◆ **Предоставленный отрывок**
Впрочем, до суда дело вообще могло не дойти: инструкции Народного комиссариата внутренних дел разрешали внесудебную ссылку или высылку «лиц, причастных к контрреволюционным преступлениям», то есть ссылку или высылку не только самого писателя, но и его семьи, родственников, друзей, знакомых.

Доносительское выступление Блюма в центральной газете – на фоне принятых XVI конференцией ВКП(б) решений о чистках – могло быть началом очередной репрессивной кампании, к чему в СССР уже привыкли. Потому оно вызвало буквально панику в писательской среде. И вскоре на страницах «Литературной газеты» в полемику с Блюмом вступили несколько известных литераторов, настаивавших на том, что сатирик, обличая, например, бюрократов или мещан, вовсе не становится контрреволюционером.

15 июля «Литературная газета» вновь атаковала Блюма и его сторонников. В передовой статье «О путях советской сатиры» декларировалось, что сатира и впредь «будет стремиться к широким художественным обобщениям», так как сатирикам надлежит «низвергнуть и добить предрассудки, религию, национализм», пресловутые бюрократизм и мещанство, беспощадно осмеивать проявления «цивилизованного мещанства» – западные «обаятельные моды, соблазнительные навыки и привычки» и прочее.

В итоге редакционная статья, с одной стороны, отводила от сатириков обвинения в «антисоветской агитации», а с другой – формулировала для них вполне конкретные обязательные задачи, указывая приемлемые объекты осмеяния, точно устанавливая границы дозволенного. И хотя споры о сатире продолжались еще долго, пусть и без прежнего ожесточения, большинство выступавших в прессе признали мнение редакции «Литературной газеты» верным. Это и стало важнейшим политическим итогом дискуссии, инспирированной партийным руководством. Получилось, что писатели сами, не дожидаясь официальных партийных или правительственных директив, ввели для себя цензурные ограничения. И сами же определили, какого рода преступлением является попытка игнорировать подобную цензуру.

Для Ильфа и Петрова нападки на сатиру и сатириков были чреваты весьма серьезными последствиями, но соавторы не принимали до поры участия в споре. У них нашлись заступники. 17 июня 1929 года – в разгар дискуссии о сатире – «Литературная газета» опубликовала статью А.К. Тарасенкова «Книга, о которой не пишут». По мнению большинства советских исследователей, благодаря именно этой статье и было прервано «осторожное молчание» критиков. Однако советские исследователи не задавались вопросом, почему на активность критиков так повлияла статья Тарасенкова, почему она появилась именно в «Литературной газете», а не в другом издании.

Случайным совпадением это, конечно, не было. Редакция «Литературной газеты», выводя «Двенадцать стульев» за рамки дискуссии о сатире, давала Ильфу и Петрову своего рода справку о благонадежности, для чего была затеяна довольно сложная интрига.

◆ **Описание задания**
Какую статью, согласно отрывку, напечатала «Литературная газета» 17 июня 1929 года? Приведённые далее строки для работы не понадобятся.

◆ **Выборка данных**
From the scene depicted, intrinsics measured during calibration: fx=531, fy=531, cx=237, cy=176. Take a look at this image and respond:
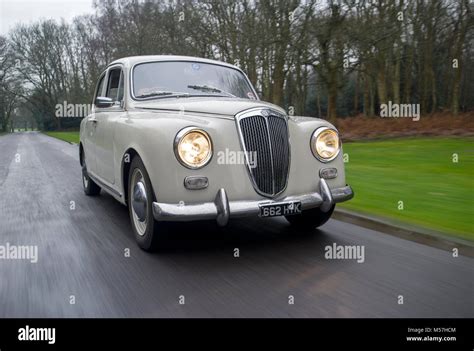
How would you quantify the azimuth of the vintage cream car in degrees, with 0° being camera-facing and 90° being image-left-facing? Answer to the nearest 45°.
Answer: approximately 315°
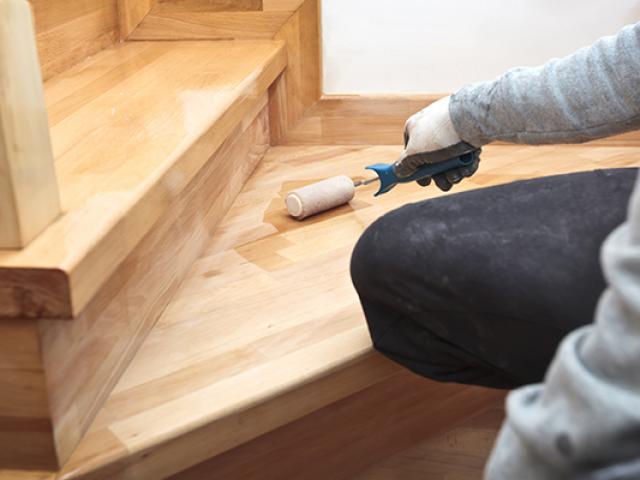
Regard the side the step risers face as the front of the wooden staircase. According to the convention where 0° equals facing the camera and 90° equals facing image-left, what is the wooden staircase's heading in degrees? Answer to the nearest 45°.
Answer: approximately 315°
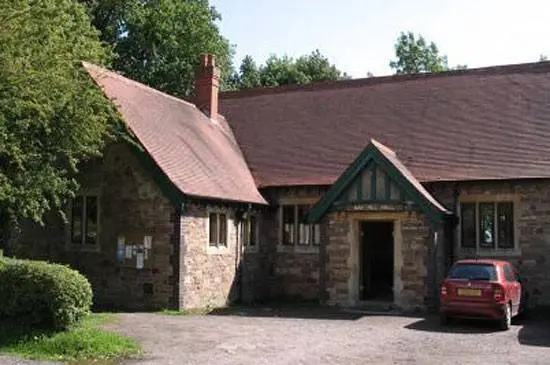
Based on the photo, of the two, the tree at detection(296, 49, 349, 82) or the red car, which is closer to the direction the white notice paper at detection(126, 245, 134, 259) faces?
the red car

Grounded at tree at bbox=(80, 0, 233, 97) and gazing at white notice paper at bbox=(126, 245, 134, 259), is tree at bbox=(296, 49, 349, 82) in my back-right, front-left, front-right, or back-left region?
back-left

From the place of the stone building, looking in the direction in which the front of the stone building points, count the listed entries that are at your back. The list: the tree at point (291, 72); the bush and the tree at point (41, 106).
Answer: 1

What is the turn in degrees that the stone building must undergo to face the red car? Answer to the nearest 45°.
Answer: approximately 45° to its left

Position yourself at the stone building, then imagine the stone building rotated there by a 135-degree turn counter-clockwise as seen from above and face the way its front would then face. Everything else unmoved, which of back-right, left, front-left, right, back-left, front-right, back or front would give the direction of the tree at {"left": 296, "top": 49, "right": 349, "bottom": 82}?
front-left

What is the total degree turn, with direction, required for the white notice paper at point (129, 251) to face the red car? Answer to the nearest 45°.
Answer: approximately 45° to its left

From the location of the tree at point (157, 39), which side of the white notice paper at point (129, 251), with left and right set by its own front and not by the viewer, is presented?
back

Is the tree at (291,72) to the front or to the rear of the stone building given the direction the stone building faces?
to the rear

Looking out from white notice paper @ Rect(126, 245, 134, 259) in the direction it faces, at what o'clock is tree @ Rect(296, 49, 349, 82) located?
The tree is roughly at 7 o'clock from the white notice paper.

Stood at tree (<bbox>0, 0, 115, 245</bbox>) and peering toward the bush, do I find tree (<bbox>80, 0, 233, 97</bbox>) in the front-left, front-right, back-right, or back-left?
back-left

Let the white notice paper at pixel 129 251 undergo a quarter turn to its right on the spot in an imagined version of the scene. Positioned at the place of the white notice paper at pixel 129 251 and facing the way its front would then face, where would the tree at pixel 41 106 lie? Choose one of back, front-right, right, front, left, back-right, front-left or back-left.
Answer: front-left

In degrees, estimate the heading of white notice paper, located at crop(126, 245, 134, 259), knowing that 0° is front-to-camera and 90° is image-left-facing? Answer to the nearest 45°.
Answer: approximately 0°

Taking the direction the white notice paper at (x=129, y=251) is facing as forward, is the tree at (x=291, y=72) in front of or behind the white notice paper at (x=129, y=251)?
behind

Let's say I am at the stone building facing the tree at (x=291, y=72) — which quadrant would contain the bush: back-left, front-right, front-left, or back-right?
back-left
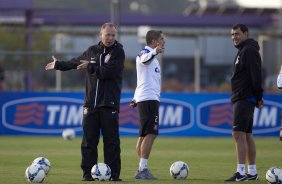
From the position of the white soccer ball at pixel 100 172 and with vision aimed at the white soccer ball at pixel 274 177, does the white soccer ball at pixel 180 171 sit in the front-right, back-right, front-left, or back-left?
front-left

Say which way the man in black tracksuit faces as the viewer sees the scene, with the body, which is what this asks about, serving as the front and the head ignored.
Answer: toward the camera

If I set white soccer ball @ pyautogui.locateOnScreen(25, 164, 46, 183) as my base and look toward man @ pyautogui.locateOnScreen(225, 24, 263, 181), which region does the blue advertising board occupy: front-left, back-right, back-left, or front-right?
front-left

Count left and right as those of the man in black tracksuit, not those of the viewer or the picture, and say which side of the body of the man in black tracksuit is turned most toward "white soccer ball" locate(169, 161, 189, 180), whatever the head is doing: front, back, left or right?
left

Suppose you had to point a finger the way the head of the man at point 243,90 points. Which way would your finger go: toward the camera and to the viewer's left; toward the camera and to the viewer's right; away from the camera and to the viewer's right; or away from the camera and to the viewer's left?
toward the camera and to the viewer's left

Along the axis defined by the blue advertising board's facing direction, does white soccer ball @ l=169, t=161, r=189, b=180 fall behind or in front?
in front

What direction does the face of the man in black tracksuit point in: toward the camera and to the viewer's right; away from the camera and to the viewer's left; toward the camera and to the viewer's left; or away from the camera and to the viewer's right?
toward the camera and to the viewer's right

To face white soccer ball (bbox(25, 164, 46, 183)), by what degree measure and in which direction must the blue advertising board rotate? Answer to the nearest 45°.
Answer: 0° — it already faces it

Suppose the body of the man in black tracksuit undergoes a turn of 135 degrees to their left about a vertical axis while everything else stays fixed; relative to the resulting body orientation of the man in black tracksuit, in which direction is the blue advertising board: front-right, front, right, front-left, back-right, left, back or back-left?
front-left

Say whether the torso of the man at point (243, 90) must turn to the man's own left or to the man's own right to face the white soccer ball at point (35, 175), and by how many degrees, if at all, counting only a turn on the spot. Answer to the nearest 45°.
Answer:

◆ **Результат задания**
Статью А.К. Тарасенкова «Книга, о которой не пишут».